Et alors ? On se retrouve dans la même situation que quand on utilisait un 24x36 avec des supports argentiques. Evaluer les changements de perspective avec un EOS 1N ou V avec des objectifs TS-E présentait les mêmes difficultés, et ce n'était pas du numérique. En ce sens, 48 x 36mm serait un progrès par rapport à 24x 36mm. Le verre à moitié plein ou à moitié vide...
Rien n'a changé, donc. Le 4x5" est plus confortable que le 24x36 pour la visée, la mise au point et la composition, et le 8x10" plus confortable que le 4x5". Rien de nouveau sous le soleil.

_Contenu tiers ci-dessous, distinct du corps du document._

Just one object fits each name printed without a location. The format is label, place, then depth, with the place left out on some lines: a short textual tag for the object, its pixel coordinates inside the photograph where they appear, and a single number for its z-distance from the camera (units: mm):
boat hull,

Alors qu'en argentique, on avait coutume de dire "c'est dans la boîte", et que presque tout était joué dès le déclenchement, on pourrait admettre que le travail de prise de vue en numérique s'effectue en deux étapes, d'abord sur le terrain, ensuite devant l'ordinateur. Mais le droit à l'erreur est parfois le début de la médiocrité. Pas grave, je rattraperai avec toshop'.

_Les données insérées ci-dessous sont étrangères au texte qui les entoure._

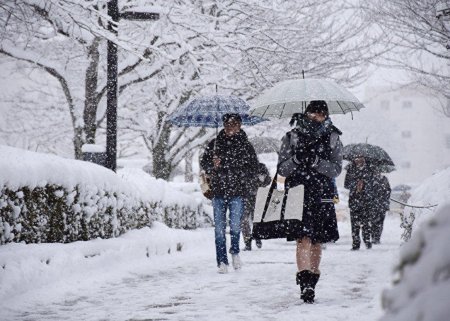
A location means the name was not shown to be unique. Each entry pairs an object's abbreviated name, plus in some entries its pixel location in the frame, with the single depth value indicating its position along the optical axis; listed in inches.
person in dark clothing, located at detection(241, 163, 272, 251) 873.6
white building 5974.4
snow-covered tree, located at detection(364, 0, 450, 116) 1055.0
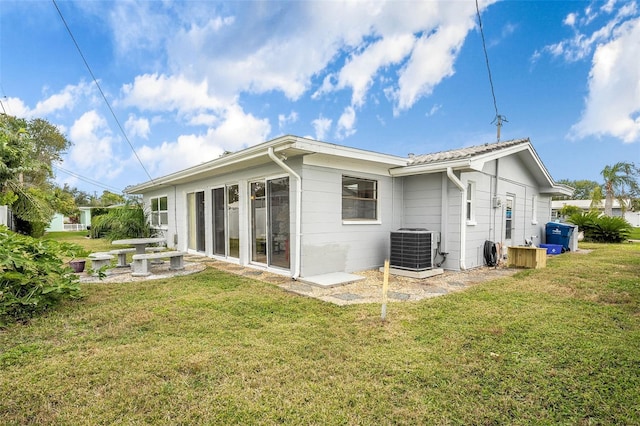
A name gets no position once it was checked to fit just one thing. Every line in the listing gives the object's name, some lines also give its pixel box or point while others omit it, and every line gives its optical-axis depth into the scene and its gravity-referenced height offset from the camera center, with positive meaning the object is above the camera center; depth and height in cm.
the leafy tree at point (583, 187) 4719 +238
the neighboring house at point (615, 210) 3078 -76
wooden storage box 766 -139
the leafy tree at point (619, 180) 2408 +178
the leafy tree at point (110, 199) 4171 +46
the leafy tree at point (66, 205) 1685 -16
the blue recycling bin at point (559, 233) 1162 -119
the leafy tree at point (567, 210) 2554 -65
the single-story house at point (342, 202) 634 +1
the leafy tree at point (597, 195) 2635 +64
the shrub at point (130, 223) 1330 -94
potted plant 671 -139
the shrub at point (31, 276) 378 -98
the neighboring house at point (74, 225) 3047 -221
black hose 809 -134
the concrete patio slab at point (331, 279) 577 -152
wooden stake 377 -110
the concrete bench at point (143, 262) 662 -132
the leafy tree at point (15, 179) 881 +87
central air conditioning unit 668 -103
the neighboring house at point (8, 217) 941 -51
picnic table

On concevra peut-être un jour un système dans lequel un un écran de 20 cm x 25 cm remplacera le dépoli de chambre. Il sera relié au dos et servira à la mise au point, au cadrage et à la composition. Conséquence, l'appareil numérique sera de même taille qu'une belle chambre 8x10 pouces. Reste à le créer portable et léger. Et cher, évidemment.
Apprendre l'argentique a été aussi consommateur de temps. Bâcler un tirage numérique a sa sanction, comme pour n'importe quel tirage argentique. Là non plus, rien de neuf.

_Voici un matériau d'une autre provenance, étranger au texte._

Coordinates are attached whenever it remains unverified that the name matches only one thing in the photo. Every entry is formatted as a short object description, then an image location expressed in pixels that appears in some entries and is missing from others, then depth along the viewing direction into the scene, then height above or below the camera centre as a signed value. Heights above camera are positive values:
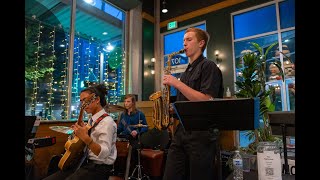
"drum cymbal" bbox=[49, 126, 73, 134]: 2.90 -0.40
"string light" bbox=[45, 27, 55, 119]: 4.70 +0.44
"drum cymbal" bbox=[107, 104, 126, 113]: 4.32 -0.17
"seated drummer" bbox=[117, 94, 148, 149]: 4.25 -0.40
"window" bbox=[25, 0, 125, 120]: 4.59 +1.07
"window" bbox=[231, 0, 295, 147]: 5.62 +1.66
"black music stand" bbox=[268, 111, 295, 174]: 1.91 -0.21
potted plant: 3.59 +0.13
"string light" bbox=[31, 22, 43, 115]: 4.48 +0.37
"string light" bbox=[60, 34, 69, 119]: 5.03 +0.31
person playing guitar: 2.01 -0.47
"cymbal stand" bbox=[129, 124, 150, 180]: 3.86 -1.24
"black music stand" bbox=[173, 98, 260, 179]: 1.35 -0.10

En conclusion, personne de sensé et doté d'un peu de sens critique ne penserait que le numérique serait un gain de temps. Tout au plus pourrait on y trouver une manière différente d'employer le même temps. Et l'apprentissage est permanent, en argentique comme en numérique.
Probablement pour les vieux une certaine "déshumanisation" - pardon, je ne trouve pas d'autre mot - du fait qu'un photographe expérimenté maitrise ses émulsions argentiques, les connait, les a en quelque sorte apprivoisées, comme il connait les limites de sa chambre ou de son appareil moyen format.
Par contre, en numérique, les résultats seront peut-être plus aléatoires, la succession de 0 et de 1 issus du capteur restant un peu contre nature pour le photographe. Il peut en résulter une certaine frustration qui viendrait de l'absence de "communion" entre l'oeil et le capteur CCD ou CMOS. L'écran d'un côté, le margeur de l'agrandisseur ou le fond de la cuvette de l'autre ne sont pas de même nature. Mais peut-être ne s'agit-il que d'un temps d'adaptation.
Le photographe qui naitra avec le seul numérique et n'aura jamais manipulé une cuve ne connaître probablement pas ces états d'âme. Mais je pense sincèrement que le travail deviendra plus triste ou plus monotone, avec une certaine dépersonnalisation des actes. A condition bien sûr d'avoir connu les deux, l'avant et l'après. Pour soupirer tristement "c'était mieux avant" - et je le fais tous les jours - il faut avoir connu l'avant.
En dehors de ça, je trouve que cet article aurait eu davantage sa place dans une revue de vulgarisation - le mot n'est nullement péjoratif - que sur Galerie Photo.
Une manière de rappeler qu'on ne doit pas écouter les sirènes du numérique - qui ne sont jamais que celles du tiroir caisse, de la publicité et du marketing - que le numérique n'est pas une panacée, et que l'argentique est loin d'être "ringardisé". Débutants, arrêtez de vous faire des illusions. En cela cet article est louable.
A moins que Guillaume ait eu besoin de coucher ses états d'âme et ses inquiétudes sur l'écran, comme sur le papier, ou de les confier à ses pairs. Et cela aussi est bien respectable.